23 de Abril
Ya ha pasado la semana del día
del libro. Que placer inefable proporciona la lectura, no me digan. Equiparable
a muy pocas cosas en la vida. Y, a pesar de todo lo vertido a los medios por la
gente que noblemente conforma dicho gremio en estos días en que los libros han
estado tan presentes, que placer más barato. Si una persona cualquiera fuese
preguntada por sus vicios, y en un alarde de ingenuidad respondiese que su
único vicio es la cultura, como con cierta petulancia sería mi caso, por
cierto, habría que referir en la respuesta que, además de la notable aportación
nutritiva para su espíritu, dicha persona estaría cuidando, mimando e incluso salvaguardando
la integridad de sus probablemente precarios bolsillos. Si entendemos la
cultura, aunque hoy día abarcaría seguramente más campos, como lo relativo a la
música, al cine, a la literatura o, en líneas generales, al arte, cabría
asegurar que no hay nada más barato. Salvo quizá la contemplación de ese
espectáculo al que denominamos naturaleza a través de esos mediocres e
imperfectos intermediarios que son nuestros sentidos, claro. Desde un punto de
vista estrictamente proporcional o matemático, pues, nada nos proporciona tanto
por tan poco.
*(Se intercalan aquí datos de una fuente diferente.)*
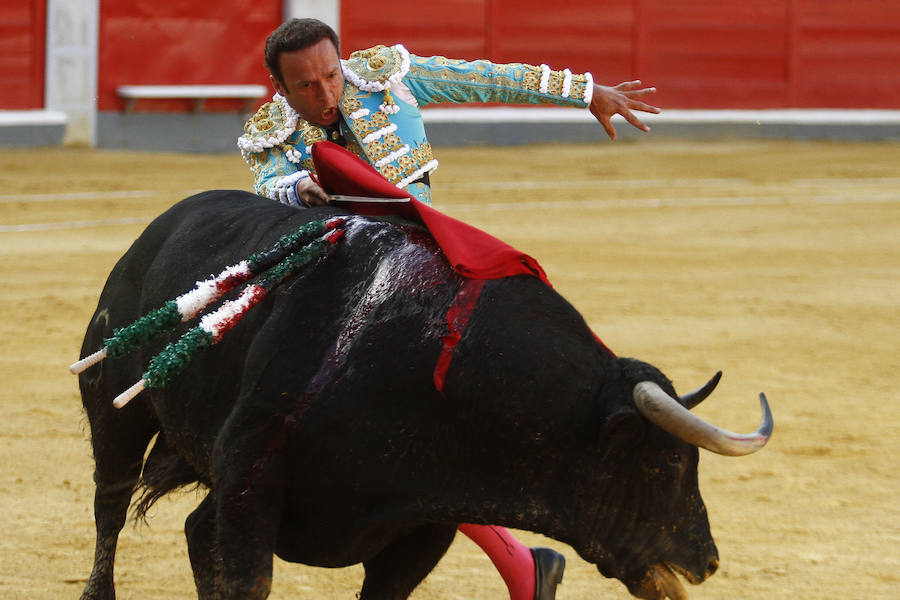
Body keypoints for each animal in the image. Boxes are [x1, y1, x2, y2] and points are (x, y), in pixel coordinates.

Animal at [74, 190, 772, 596]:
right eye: (668, 462)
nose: (706, 560)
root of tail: (163, 223)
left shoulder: (425, 520)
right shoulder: (250, 483)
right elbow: (247, 579)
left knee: (196, 530)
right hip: (115, 408)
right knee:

Leer engorda, que duda cabe, nuestro vocabulario. Lo hace más
rico en adjetivos, aliño imprescindible de nuestra salsa comunicativa. Mejora
la forma de transmitir aquello que tantas veces alberga nuestra cabecita de un
modo caótico, incoherente, asaz desordenado. Nos hace más conscientes de cuanto
nos rodea, y si la fortuna acompaña, incluso de quienes nos rodean. Añadiendo
un punto de coquetería, es posible que hasta nos haga más interesantes. Y que
al escucharnos relatar cualquier anécdota, por vacua, estéril u obvia que sea,
se consiga despertar el interés del modesto auditorio que en su momento nos
haga compañía. Leer nos vuelve personas
más educadas. Alguien educado no es un señor que ostente la condición de
catedrático, que increíblemente no domine su campo de saber, que sea arisco,
soberbio, y carezca de toda gracia en cuerpo y alma, y que en un intento por
marcar distancia cultural con sus alumnos de primer año les pregunte
solemnemente si les importaría que se quitase la chaqueta. No. Lo que acabo de describir
no es un señor culto, educado, respetuoso y respetable. Lo que acabo de
describir se ciñe más a la brillante definición que Unamuno nos dejó del
pedante, esto es, a un tonto estropeado por el conocimiento. Y en el caso
concreto al que me he referido, dado que por pudor y elegancia he omitido al
protagonista, un tonto sin remedio. Leer nos aporta y hace que aportemos.
Provoca que seamos personas más comprometidas con la sociedad a la que
pertenecemos, personas más interesadas en su evolución y en la resolución de
los problemas que la aquejan. Que ojeemos y hojeemos periódicos. Que nos
sorprenda la caradura de nuestros políticos. Que sonriamos ante la caída de los
ídolos, aquellos que, a decir de Flaubert, conviene no tocarlos, pues siempre
hay algo de su dorado polvo que se queda en nuestros dedos. Leer, en fin, nos convierte
en seres adultos, en su sentido más completo y abstruso. En el de ciudadano
plenamente integrado en la sociedad que le ha visto crecer y formarse. Leer, y
todo lo que ello conlleva, es un
privilegio al alcance de todos, desdeñado por muchos, y anhelado por muy pocos.
La necia sociedad que confunde valor y precio, no rinde cortés pleitesía salvo
a lo aparente, encumbrando lo superfluo y vilipendiando lo absolutamente
necesario. Hay que leer, aunque solo sea por cambiar esta verdad inalterada por
el tiempo e imperturbable a las circunstancias.